While admitting that weak first-quarter economic results from the US were also a cause for concern, he said 350 of the Fortune 500 companies had surpassed expectations in recent financial reports. “We think that the US market will return to normal,” he said.

Raz said the Israeli market could capitalize on the unique opportunity presented by the increasing possibility there will be a declaration of Palestinian independence in September.

“I look at it from a positive perspective,” he said. “I think that it could certainly help us to expedite our own decisions, and it could also give foreign investors coming to Israel a better feeling.”

Psagot CEO Ronen Tov said the time had come to place a greater emphasis on hedging risks and on looking abroad.

Meitav’s Ilan Raviv said Sunday’s violence was proof that “the penny had dropped” and that events in the Middle East could become either a trigger for the withdrawal of foreign investment and consequent damage to the market or, alternatively, an opportunity to attract foreign investors, as was the case when the Oslo Accords were signed in 1993.

“I think that there is definitely an opportunity leading up to September to grab the bull by the horn and to take initiative,” he said, adding, “I think the market can continue to prosper.”

Tachlit Investment House CEO Eyal Segal said geopolitical events generally don’t have an immediate effect on markets, and it would take a greater economic crisis to have such an impact.

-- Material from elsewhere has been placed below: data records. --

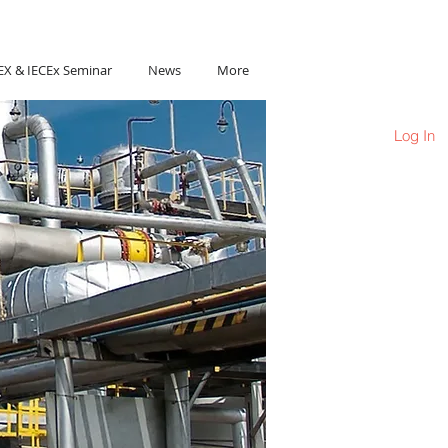
Ho Chi Minh City, Vietnam
EX & IECEx Seminar
News
More
Log In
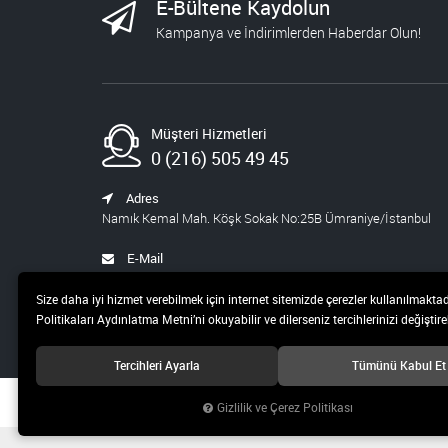
E-Bültene Kaydolun
Kampanya ve İndirimlerden Haberdar Olun!
Müşteri Hizmetleri
0 (216) 505 49 45
Adres
Namık Kemal Mah. Köşk Sokak No:25B Ümraniye/İstanbul
E-Mail
satis@pusula.com
Size daha iyi hizmet verebilmek için internet sitemizde çerezler kullanılmaktad
Politikaları Aydınlatma Metni’ni okuyabilir ve dilerseniz tercihlerinizi değiştireb
Tercihleri Ayarla
Tümünü Kabul Et
© 2019 Pusula 20 Teknoloji ve Yayıncılık A.Ş Tüm hakları saklıdır.
Gizlilik ve Çerez Politikası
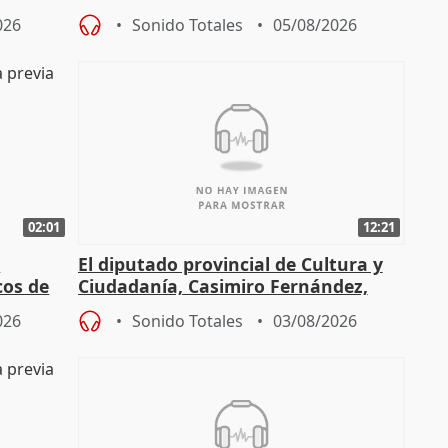
espectadores
026
Sonido Totales
05/08/2026
02:01
12:21
l
El diputado provincial de Cultura y
cos de
Ciudadanía, Casimiro Fernández,
do"
sobre el balance de entradas
026
Sonido Totales
03/08/2026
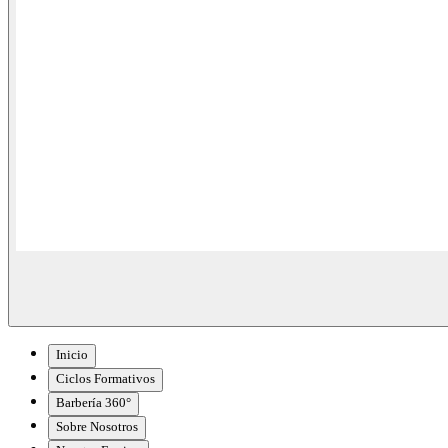
Inicio
Ciclos Formativos
Barbería 360°
Sobre Nosotros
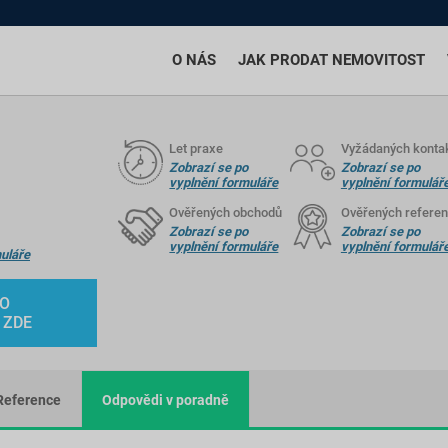
O NÁS
JAK PRODAT NEMOVITOST
Let praxe
Vyžádaných konta
Zobrazí se po
Zobrazí se po
vyplnění formuláře
vyplnění formulář
Ověřených obchodů
Ověřených referen
Zobrazí se po
Zobrazí se po
vyplnění formuláře
vyplnění formulář
uláře
HO
 ZDE
Reference
Odpovědi v poradně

“In the coming months I assume that we will see more volatility, but I don’t see an influence on the market’s direction,” he said.

Peilim CEO Rebecca Algrisi said there was always economic impact from geopolitical problems.

“We haven’t made any changes to the investment portfolio because we see strong economic data, despite what is happening on the political front,” she said.

The moderator of the panel discussion, Globes editor Hagai Golan, steered the participants toward the growing housing bubble.

Analysts Investment House chief Itzik Shenidovsky said the real-estate market was currently going through some sort of stabilizing period. He predicted there could be “a not insignificant decrease in prices,” although prices could continue to rise in outlying towns in the North and South.

The forum participants also addressed the question of whether to charge management fees and discussed the topic of executive pay. They generally agreed it was not possible to offer their services without some sort of fee.

Excellence CEO David Baruch said each investment house needed to decide how much to charge according to its specific considerations.